No meio judiciário, diversos ministros do STF se manifestaram, Marco Aurélio Mello disse que sua admiração pelo ministro cresceu, já Luís Roberto Barroso afirmou que esta situação conduz a um arrefecimento dos processos de combate a corrupção. A OAB disse que solicitou a sua Comissão de Estudos Constitucionais uma análise detalhada do pronunciamento de Sérgio Moro. A Fenaj (Associação de Juízes Federais) lembrou que espera que o próximo a assumir a pasta siga elegendo uma política de estado focada em grandes questões nacionais, como combate a corrupção e ao crime organizado, por sua vez a Conamp (Associação dos Membros do Ministério Público) lamentou a demissão do ministro, afirmou que este não pode seguir alguém que não tem o mesmo afinco que ele.

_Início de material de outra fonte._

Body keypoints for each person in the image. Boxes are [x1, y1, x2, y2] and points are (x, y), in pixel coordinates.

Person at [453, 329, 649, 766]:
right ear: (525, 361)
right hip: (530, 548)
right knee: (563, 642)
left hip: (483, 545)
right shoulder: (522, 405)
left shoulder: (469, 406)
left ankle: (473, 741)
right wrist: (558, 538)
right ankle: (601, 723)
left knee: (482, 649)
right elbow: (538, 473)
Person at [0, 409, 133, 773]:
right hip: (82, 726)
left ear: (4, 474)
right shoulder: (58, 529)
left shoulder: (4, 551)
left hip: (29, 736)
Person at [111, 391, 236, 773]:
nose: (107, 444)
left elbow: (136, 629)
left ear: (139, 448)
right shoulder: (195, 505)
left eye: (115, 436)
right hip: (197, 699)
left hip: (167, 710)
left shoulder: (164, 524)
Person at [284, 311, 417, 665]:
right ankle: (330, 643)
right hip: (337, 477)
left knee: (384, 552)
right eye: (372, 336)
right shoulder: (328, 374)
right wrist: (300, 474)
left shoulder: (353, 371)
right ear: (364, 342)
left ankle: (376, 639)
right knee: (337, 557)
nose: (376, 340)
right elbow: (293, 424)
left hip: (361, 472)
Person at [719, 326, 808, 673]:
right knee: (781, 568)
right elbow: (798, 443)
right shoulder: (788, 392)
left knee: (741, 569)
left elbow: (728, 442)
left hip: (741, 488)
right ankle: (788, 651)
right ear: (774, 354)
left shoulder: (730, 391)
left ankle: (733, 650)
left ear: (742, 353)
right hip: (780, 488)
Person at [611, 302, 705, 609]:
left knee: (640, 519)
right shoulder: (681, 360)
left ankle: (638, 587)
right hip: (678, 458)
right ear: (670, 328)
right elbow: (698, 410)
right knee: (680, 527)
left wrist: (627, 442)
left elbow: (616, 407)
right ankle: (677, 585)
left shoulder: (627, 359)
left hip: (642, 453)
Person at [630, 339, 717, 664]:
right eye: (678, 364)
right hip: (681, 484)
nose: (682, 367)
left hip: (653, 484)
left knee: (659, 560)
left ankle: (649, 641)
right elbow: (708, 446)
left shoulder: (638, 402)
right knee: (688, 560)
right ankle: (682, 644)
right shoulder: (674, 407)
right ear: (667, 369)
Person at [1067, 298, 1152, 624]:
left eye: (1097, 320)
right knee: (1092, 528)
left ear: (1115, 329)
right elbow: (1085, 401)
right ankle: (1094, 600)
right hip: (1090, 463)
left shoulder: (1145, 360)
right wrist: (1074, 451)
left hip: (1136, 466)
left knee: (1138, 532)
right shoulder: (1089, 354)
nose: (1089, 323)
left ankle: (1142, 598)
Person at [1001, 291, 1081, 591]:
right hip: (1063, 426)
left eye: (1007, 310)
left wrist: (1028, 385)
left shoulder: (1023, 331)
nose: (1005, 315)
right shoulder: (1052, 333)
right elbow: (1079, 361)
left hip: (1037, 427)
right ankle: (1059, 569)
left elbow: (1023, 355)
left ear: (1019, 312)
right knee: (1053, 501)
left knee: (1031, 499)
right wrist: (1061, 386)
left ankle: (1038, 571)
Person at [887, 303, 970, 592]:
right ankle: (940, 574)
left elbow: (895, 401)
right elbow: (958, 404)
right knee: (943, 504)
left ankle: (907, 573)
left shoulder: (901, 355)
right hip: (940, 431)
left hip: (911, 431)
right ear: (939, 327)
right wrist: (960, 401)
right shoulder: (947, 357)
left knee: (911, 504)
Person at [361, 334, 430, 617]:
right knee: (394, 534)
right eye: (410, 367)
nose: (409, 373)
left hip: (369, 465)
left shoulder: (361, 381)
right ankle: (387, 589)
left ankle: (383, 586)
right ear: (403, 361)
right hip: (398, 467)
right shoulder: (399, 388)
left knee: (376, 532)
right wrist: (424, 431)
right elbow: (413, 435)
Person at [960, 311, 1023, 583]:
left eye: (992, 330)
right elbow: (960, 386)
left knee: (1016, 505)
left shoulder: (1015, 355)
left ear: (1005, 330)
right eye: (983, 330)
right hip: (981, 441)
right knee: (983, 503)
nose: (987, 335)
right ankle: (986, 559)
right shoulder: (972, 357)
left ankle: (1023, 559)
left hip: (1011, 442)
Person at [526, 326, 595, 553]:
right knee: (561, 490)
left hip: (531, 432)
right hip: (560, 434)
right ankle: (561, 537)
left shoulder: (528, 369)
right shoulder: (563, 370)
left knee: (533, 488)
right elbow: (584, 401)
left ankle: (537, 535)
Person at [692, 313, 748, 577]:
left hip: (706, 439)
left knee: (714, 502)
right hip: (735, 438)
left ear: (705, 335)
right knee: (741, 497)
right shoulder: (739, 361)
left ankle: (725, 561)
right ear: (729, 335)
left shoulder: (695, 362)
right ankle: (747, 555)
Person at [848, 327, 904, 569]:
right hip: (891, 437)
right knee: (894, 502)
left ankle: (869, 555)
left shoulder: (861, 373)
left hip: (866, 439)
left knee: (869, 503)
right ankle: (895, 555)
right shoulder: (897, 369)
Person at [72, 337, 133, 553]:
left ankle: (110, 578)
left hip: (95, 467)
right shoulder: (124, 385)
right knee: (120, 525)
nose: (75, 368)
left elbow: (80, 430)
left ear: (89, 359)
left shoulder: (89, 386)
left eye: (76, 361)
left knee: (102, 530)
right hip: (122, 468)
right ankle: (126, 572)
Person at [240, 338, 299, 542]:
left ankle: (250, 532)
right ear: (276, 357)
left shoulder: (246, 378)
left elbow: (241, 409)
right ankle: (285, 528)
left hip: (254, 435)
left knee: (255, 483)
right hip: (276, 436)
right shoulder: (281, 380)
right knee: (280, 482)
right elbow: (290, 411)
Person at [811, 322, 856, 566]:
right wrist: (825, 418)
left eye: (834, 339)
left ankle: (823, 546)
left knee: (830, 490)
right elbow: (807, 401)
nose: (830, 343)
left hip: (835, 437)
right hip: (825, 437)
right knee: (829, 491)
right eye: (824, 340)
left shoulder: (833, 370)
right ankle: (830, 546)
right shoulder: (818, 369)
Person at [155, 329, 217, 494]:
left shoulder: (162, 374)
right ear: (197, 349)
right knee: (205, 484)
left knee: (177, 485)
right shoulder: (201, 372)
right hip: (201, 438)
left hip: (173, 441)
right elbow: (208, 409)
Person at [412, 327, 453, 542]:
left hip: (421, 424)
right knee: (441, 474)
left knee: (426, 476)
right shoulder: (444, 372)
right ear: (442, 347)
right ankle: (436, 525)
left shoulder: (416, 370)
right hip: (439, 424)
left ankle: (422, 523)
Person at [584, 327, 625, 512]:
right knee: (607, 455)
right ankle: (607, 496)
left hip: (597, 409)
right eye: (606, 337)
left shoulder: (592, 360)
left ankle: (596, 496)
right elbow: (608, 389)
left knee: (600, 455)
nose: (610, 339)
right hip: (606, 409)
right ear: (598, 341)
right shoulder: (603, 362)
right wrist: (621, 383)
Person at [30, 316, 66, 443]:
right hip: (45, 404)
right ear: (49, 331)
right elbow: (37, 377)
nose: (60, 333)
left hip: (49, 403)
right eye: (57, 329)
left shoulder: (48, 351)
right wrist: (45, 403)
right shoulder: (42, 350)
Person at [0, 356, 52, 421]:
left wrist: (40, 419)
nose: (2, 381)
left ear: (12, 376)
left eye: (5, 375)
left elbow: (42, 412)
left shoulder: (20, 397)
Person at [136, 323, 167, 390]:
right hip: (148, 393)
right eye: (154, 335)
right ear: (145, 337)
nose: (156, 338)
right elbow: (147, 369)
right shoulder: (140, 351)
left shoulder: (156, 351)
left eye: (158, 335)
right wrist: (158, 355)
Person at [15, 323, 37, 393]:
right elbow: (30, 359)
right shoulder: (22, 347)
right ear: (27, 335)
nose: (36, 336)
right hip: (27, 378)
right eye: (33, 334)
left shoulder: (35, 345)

A Associação Brasileira de Imprensa (ABI), assim o PSL, A Rede Sustentabilidade, PSB e PDT informaram por meio de suas assessorias que irão ingressar com pedidos de impeachment do atual presidente, tais pedidos estarão embasados na declaração de demissão proferida por Moro na manhã da última sexta, 24.

A repercussão dessa decisão será larga, é uma dimensão difícil de mensurar. Moro se valeu de trocas de mensagens com o presidente e com a deputada Carla Zambele para comprovar minimamente aquilo que alegou, essas mensagens foram mostradas para o país inteiro na noite de ontem, 24, durante o Jornal Nacional, principal telejornal da Rede Globo, algoz antigo do presidente.

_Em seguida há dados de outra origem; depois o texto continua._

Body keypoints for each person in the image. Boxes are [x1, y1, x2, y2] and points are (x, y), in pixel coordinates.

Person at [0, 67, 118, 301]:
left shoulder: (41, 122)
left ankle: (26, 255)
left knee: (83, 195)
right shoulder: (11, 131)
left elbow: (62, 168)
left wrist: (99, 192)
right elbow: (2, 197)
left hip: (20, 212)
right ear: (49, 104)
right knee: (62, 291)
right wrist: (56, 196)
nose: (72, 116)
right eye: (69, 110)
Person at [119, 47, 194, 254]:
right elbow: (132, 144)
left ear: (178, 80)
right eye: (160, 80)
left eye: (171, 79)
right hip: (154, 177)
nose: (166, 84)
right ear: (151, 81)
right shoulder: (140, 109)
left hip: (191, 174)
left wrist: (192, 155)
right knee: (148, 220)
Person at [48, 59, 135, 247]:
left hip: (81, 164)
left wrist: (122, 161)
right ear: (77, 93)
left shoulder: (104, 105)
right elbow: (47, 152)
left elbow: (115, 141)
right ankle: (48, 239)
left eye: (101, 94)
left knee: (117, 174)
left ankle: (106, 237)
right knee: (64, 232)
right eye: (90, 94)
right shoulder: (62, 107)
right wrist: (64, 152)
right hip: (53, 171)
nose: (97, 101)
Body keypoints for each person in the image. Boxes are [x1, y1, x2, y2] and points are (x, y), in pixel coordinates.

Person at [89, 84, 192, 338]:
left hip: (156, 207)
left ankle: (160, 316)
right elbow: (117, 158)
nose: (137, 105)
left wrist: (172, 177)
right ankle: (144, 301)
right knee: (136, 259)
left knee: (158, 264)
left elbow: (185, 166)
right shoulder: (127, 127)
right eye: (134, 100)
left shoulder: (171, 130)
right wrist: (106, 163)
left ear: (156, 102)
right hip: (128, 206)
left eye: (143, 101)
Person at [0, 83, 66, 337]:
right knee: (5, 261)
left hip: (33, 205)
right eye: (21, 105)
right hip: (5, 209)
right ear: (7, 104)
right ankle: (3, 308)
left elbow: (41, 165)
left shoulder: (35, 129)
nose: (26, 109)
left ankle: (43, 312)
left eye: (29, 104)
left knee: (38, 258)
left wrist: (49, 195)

Moro não sai como herói, passa distante desta alcunha, sai porque está vendo o desmanchar seguido do governo, porque sabe que se seguisse estaria pondo fim em suas pretensões, sai porque sua vaga no STF estava tornando-se longínqua. Moro agiu cirurgicamente, entrou com forte apoio popular e sai com grande parte dele. Moro estrategicamente deixa o cargo e coloca a gestão em crise, usa isso para mostrar sua força no seio de seguidores bolsonaristas, mostra que está vivo e no jogo político.

 O barco está esfacelado e segue em processo gradual, o ideal da não política é o exercício da velha política. Esta, praticada por Bolsonaro e por Moro. Sem grandes gestões para defender, é notório que o ataque é a frequência adotada. Os protagonistas estão em suas trincheiras, elaboram suas defesas, pois a batalha ainda é longa.

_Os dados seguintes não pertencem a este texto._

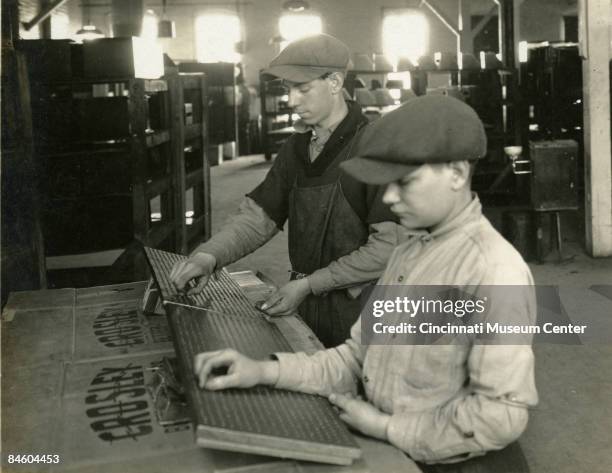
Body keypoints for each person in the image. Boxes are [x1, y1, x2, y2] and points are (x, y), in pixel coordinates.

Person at [191, 96, 539, 472]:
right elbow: (356, 357)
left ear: (456, 173)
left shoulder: (493, 271)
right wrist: (263, 371)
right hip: (397, 450)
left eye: (404, 182)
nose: (388, 198)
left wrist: (386, 427)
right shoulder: (408, 252)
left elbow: (501, 416)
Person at [170, 34, 399, 347]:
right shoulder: (297, 147)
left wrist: (310, 285)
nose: (292, 101)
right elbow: (259, 216)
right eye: (288, 89)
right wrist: (209, 257)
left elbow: (389, 248)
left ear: (334, 82)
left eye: (302, 89)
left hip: (366, 313)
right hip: (307, 302)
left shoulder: (375, 148)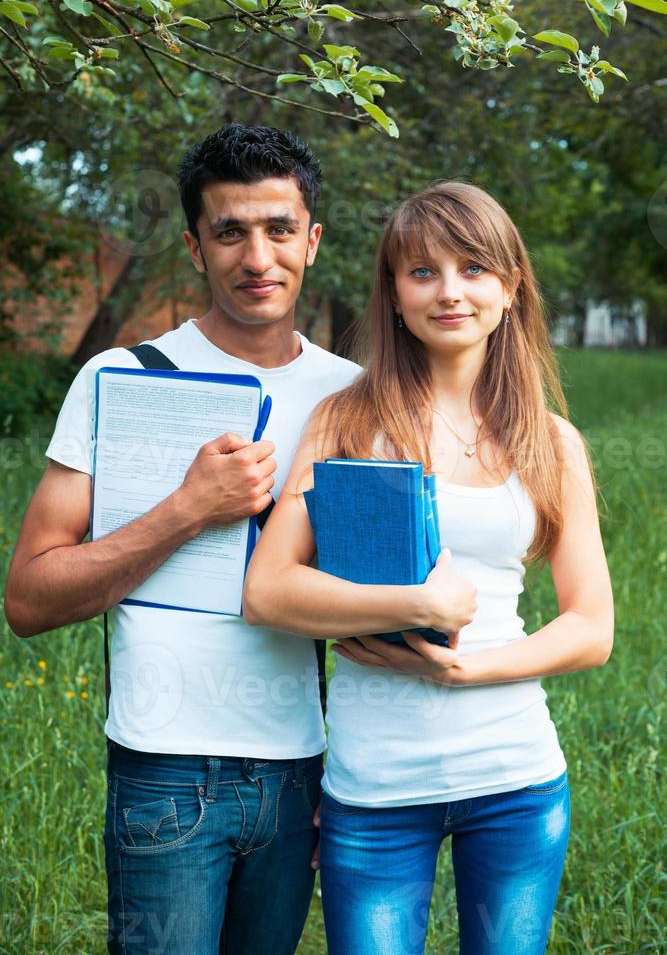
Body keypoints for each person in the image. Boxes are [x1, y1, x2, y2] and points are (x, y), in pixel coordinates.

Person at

 No meio do pronunciamento de Jair Bolsonaro o Ministro da Economia, Paulo Guedes, olhou seriamente para o relógio, como quem se questionasse quando aquilo acabaria. Moro saiu da infantaria, alguns outros estão por vir. Provavelmente Tereza Cristina, da Agricultura, será a próxima, filiada ao Dem, o partido já articula sua saída.

Bolsonaro vive um pesadelo, está em um cargo que transcende suas capacidades, não compreende os elos democráticos e desrespeita as instituições. Vive em eterna cegueira, resguardado em sua bolha acredita que seu poder é ilimitado, que o grito é capaz de impor tudo. Acredita que a contestação é símbolo de desrespeito. Perdido, ele não sabe como conduzir as grandes questões nacionais. E Moro? Moro não estava perdido, ele sabia de seu caminho, estrategicamente pensado, ele conduziu meticulosamente os detalhes até o dia de ontem, conduziu a ampliação de sua imagem e o desligamento dela de outras. Moro costurou nesses dezesseis meses a consolidação de seu passe para 2022, costura que levará o país a mais uma disputa eleitoral polarizada e de pouca profundidade. A esperteza política que falta em Bolsonaro, sobrou à Moro. Resta ver os próximos capítulos da novela.